BRIEF - Copy every line from the records that holds the word "ifft".

Data items -
"""

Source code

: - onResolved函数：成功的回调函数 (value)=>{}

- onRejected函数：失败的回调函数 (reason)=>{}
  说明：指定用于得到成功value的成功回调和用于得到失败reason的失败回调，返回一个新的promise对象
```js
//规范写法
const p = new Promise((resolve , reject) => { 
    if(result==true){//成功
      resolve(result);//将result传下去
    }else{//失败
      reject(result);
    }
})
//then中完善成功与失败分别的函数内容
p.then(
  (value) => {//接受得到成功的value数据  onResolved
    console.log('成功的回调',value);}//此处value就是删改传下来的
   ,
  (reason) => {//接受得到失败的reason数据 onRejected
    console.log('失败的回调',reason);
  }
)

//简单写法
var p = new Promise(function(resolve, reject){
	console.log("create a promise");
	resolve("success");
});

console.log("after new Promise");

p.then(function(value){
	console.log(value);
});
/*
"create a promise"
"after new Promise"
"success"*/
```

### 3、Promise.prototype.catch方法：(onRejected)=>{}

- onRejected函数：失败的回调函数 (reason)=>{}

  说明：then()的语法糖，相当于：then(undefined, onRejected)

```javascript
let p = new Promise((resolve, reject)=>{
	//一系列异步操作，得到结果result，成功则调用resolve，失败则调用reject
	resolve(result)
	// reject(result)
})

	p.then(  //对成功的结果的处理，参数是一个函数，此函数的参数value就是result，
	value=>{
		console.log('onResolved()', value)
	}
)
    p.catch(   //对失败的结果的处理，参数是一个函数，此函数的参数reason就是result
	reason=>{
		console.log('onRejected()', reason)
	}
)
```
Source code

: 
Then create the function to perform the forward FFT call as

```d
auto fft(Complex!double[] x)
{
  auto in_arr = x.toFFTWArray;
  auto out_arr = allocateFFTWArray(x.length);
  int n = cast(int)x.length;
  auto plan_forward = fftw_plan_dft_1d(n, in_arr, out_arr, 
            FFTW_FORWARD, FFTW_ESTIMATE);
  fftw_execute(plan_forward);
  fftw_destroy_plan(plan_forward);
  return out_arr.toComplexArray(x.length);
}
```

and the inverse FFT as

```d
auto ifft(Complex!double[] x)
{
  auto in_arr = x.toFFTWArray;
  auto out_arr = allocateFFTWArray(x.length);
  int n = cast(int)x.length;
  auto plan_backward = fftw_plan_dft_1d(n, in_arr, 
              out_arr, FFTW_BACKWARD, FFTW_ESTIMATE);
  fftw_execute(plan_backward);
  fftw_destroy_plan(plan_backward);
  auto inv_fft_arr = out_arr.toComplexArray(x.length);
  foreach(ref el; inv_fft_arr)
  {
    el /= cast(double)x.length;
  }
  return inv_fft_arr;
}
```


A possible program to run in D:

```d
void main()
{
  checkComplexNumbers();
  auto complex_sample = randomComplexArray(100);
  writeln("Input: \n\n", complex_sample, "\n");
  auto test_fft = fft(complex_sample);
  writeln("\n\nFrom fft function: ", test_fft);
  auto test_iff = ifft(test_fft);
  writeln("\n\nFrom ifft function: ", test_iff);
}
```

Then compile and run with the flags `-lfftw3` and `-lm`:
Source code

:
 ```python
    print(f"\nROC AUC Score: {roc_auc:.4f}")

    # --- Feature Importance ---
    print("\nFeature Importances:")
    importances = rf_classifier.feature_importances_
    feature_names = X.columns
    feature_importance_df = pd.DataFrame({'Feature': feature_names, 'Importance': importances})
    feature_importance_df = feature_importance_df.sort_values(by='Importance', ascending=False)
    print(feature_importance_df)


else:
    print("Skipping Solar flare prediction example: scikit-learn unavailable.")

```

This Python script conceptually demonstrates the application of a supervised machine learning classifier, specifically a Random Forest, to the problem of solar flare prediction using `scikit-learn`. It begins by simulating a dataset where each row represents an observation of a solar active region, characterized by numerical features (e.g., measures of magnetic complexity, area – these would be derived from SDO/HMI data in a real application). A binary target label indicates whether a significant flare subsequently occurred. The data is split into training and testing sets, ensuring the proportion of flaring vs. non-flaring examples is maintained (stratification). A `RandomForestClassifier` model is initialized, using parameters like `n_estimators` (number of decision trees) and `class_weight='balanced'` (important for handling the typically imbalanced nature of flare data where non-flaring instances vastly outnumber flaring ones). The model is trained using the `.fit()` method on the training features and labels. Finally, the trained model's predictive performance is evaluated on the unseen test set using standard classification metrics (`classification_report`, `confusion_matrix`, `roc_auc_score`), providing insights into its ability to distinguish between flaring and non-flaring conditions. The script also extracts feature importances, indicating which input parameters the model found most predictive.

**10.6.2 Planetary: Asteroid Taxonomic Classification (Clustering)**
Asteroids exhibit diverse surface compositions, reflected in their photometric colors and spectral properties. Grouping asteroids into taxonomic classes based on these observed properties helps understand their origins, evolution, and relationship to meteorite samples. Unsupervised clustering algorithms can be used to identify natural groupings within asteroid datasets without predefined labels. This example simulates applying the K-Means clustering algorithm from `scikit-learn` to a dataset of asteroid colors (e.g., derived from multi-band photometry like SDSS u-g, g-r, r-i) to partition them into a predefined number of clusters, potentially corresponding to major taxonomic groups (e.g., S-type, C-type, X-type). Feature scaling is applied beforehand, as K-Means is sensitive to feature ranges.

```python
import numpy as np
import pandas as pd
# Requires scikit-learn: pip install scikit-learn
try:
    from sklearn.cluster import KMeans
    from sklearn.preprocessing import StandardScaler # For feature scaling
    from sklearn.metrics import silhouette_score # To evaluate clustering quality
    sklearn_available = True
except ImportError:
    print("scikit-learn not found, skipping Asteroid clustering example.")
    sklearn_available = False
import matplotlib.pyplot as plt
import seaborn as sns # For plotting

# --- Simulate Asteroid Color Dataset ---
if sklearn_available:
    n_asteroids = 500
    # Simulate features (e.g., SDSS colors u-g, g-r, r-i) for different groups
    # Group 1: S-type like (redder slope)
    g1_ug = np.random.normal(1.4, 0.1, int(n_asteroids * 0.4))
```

"""

EXERCISE RESPONSE -
auto ifft(Complex!double[] x)
  auto test_iff = ifft(test_fft);
  writeln("\n\nFrom ifft function: ", test_iff);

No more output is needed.